### Task item:
Find each line in the records below that contains the word "peut", and copy it out.
[Dataset excerpts Boundary: Start]
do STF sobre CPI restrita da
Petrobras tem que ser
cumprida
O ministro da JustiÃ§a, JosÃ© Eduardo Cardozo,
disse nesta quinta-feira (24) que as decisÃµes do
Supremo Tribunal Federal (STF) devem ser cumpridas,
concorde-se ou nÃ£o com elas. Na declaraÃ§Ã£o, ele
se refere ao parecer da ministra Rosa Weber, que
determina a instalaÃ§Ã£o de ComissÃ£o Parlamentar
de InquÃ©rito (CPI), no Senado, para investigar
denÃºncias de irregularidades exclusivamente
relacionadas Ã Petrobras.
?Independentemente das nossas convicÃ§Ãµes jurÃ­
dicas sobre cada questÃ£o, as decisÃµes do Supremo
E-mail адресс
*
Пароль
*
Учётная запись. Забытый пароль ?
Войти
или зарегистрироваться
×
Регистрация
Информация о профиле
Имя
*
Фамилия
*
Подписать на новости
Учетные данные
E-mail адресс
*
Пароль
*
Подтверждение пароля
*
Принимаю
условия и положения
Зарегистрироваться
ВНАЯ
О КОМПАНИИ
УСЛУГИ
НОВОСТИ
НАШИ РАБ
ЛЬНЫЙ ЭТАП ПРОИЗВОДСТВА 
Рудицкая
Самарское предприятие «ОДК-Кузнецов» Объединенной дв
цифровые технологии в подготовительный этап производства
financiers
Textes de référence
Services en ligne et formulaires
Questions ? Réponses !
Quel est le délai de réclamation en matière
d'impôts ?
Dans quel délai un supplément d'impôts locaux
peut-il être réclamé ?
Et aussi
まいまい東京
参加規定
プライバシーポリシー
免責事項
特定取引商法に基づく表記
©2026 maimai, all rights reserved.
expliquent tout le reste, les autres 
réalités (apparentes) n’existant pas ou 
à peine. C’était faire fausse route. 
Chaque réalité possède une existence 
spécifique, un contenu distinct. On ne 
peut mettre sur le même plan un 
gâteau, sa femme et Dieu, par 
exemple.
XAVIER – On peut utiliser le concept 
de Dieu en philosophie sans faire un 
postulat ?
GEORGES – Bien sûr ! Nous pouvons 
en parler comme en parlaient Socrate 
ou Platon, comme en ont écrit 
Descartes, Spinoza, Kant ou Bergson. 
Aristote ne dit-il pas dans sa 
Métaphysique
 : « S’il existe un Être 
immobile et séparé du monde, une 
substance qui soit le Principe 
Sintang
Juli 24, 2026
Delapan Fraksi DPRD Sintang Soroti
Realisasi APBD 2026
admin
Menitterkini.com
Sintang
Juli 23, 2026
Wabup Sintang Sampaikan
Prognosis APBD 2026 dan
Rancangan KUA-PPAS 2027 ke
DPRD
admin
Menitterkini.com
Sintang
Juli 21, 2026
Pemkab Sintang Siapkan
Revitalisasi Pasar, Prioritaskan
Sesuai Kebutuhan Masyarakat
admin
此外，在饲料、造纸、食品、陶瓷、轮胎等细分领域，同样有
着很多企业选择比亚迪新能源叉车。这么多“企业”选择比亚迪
[Dataset excerpts Boundary: End]
[Dataset excerpts Boundary: Start]
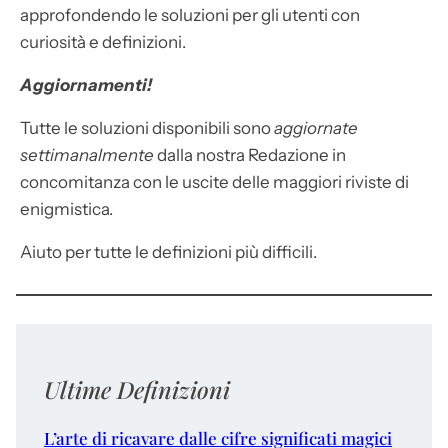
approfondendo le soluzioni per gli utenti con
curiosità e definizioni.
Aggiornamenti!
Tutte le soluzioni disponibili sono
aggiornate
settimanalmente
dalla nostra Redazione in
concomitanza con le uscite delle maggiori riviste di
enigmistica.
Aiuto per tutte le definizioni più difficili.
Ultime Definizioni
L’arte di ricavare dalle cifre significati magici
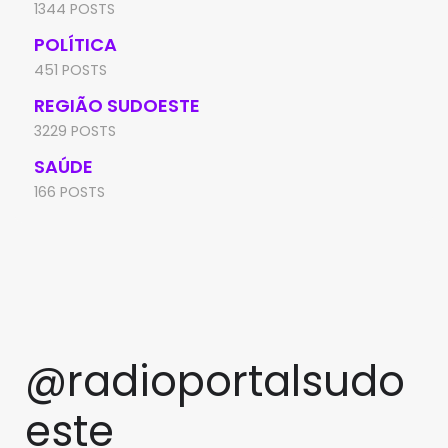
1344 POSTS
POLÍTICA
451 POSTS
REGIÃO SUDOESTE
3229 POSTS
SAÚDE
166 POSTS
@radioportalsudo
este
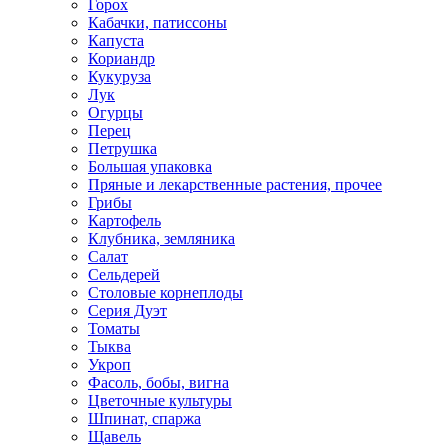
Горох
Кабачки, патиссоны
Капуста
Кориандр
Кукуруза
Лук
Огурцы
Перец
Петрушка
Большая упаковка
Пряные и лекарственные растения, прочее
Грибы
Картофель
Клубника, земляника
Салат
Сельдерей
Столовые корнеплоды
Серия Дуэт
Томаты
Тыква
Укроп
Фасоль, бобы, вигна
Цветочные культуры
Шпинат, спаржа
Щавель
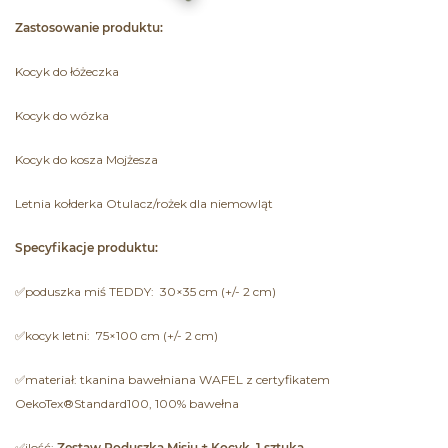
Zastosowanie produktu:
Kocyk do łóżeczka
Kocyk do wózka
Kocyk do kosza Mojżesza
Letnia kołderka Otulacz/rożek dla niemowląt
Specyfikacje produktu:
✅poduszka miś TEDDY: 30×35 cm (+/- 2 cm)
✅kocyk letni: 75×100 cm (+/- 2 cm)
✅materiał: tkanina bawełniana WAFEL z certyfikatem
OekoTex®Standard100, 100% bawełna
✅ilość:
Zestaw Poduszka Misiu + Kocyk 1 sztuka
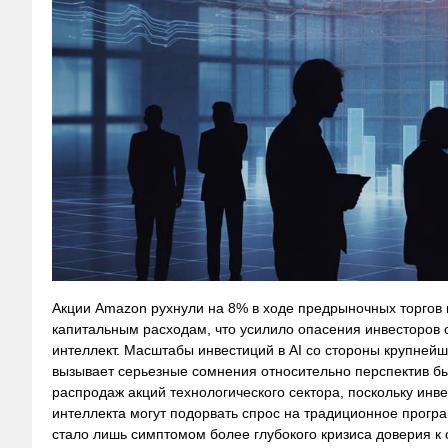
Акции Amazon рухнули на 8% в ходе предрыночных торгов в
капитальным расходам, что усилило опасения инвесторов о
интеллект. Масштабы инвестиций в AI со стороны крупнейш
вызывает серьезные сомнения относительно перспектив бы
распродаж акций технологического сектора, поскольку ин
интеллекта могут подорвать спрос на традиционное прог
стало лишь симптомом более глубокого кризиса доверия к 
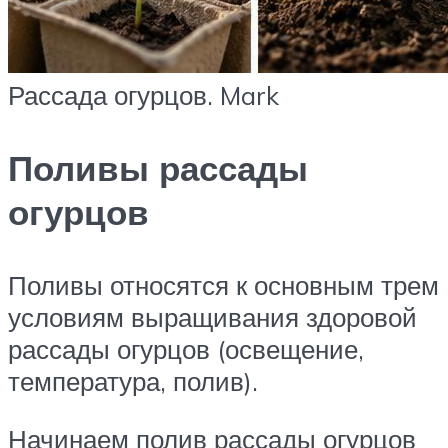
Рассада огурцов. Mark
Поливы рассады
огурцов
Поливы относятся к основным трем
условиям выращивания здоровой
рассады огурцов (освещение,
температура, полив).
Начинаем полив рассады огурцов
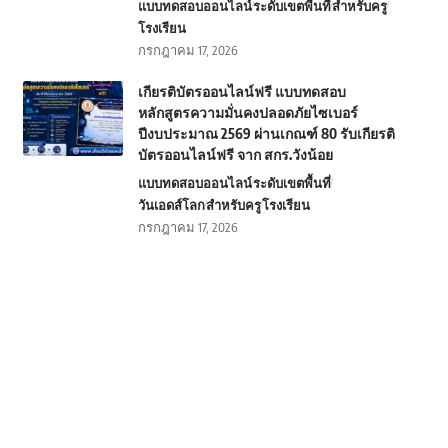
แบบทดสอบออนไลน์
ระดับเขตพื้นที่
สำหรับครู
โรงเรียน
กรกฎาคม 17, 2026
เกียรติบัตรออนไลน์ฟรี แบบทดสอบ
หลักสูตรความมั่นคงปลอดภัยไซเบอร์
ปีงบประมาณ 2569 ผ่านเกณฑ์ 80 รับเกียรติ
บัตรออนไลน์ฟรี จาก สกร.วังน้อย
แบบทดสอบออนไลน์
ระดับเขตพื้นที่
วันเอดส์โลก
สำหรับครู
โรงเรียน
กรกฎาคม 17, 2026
[Dataset excerpts Boundary: End]
[Dataset excerpts Boundary: Start]
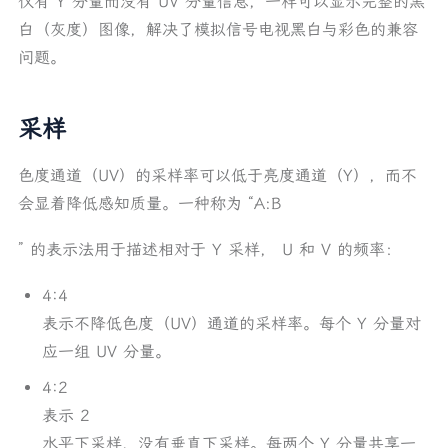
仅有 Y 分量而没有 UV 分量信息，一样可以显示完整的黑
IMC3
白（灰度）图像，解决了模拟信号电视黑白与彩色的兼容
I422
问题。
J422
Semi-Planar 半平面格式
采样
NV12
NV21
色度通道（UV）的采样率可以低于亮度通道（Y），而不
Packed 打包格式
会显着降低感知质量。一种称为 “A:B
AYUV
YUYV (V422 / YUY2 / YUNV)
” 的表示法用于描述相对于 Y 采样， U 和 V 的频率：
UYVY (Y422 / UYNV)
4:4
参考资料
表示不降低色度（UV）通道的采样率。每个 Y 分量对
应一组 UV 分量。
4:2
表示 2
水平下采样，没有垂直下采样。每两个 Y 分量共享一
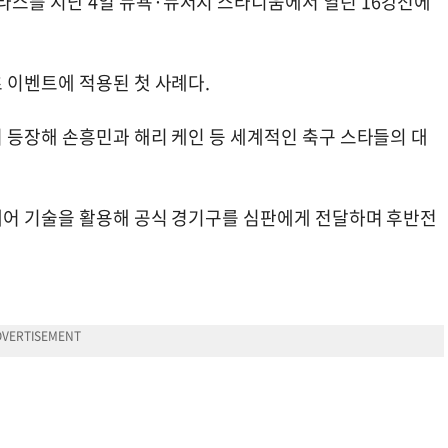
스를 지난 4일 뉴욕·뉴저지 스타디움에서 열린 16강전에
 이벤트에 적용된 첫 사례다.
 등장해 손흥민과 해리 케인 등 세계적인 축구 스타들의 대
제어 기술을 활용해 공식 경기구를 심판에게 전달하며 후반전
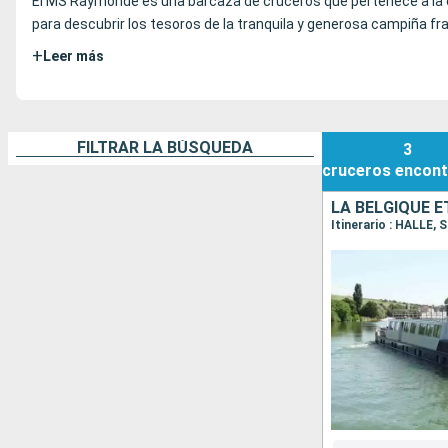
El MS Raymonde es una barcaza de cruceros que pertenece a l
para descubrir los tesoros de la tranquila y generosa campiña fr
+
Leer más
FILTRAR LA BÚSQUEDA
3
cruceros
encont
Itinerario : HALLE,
[Dataset excerpts Boundary: End]
### Written solution:
peut-il être réclamé ?
peut mettre sur le même plan un 
XAVIER – On peut utiliser le concept 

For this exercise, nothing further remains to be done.